In a perfect world, I’d have the time to sketch out a path through story space that touches all those bases, but I’m off to bed, so I’ll let you imagine the line of argument I might use.

pigeon

pigeon

Deflation

I’ve never lived through deflation, and don’t much understand its implications, so I’m reading Ben Bernanke’s Essays on the Great Depression. That got me wondering about the current numbers, which the St. Louis FRED site (“Better than Boing Boing!”) helpfully graphs for us:

Inflation, with and without energy

Consumer Price Index, with and without energy

Blue includes energy, red is without.

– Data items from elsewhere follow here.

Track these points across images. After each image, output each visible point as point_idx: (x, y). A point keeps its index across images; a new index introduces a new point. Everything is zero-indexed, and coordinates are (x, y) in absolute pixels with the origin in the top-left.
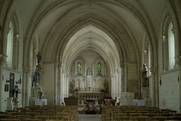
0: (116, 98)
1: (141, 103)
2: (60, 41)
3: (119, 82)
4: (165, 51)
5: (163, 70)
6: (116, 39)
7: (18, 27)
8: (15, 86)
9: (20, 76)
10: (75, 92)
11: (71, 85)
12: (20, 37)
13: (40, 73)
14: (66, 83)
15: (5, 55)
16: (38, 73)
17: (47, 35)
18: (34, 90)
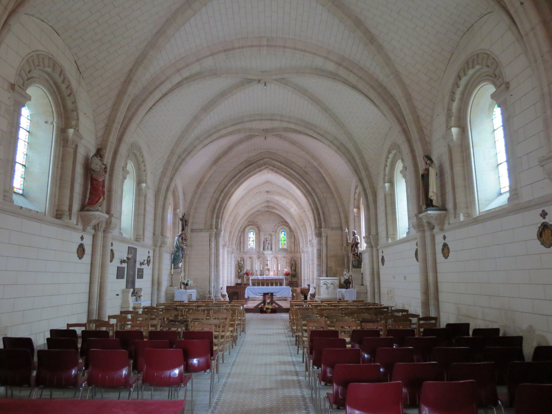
0: (309, 285)
1: (349, 295)
2: (219, 195)
3: (313, 260)
4: (389, 208)
5: (387, 240)
6: (308, 191)
7: (144, 171)
8: (138, 269)
9: (149, 253)
10: (245, 276)
11: (240, 267)
12: (147, 187)
13: (185, 247)
14: (231, 263)
15: (114, 215)
16: (181, 247)
17: (198, 186)
18: (173, 276)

Click through to see it bigger.

Elephant Diaries: The Overhead of Print

Jeff Jarvis, who has (for better or worse) become something of a new media guru stalking the land of the old, caused a bit of a stir in my world when he posted last Saturday on the amazing success of the LA Times news web operation:

David Westphal reports an important and historic crossing of the Rubicon for a major newspaper, recounting a discussion with LA Times editor Russ Stanton at USC: “Stanton said the Times’ Web site revenue now exceeds its editorial payroll costs.”

His response?

So why not go ahead and turn off the presses and the trucks and turn the Times into a pure news enterprise, disaggregated from its production and distribution businesses?

That’s frankly breathtaking in its ignorance of the customers the Times is trying to serve. A million people a day (a million!) still fork over money to buy the print product. Those people are LA Times customers.

There are problems with the print product business model, to be sure. But for a supposedly smart business guru to suggest that a company abandon that many paying customers – as opposed to, say, figuring out how to continue selling them a product they seem to want? In what universe does that make any sense at all?

There are important lessons to learn from the LA Times on line success, but abandoning print is not one of them.

Elephant Diaries: The Confusion

There’s a common confusion among “Netizens” about the reason for the mainstream news media’s demise – the notion that newspapers are in decline because they have not done their job of informing the public well enough. Paul Mulshine, reporting from Newark, offers a different explanation:

They assume newspapers are going out of business because we aren’t doing what we in fact do amazingly well, which is to quickly analyze and report on complex public issues. The real reason they’re under pressure is much more mundane. The Internet can carry ads more cheaply, particularly help-wanted and automotive ads.

So if you want a car or a job, go to the Internet. But don’t expect that Web site to hire somebody to sit through town-council meetings and explain to you why your taxes will be going up. Soon, newspapers won’t be able to do it either.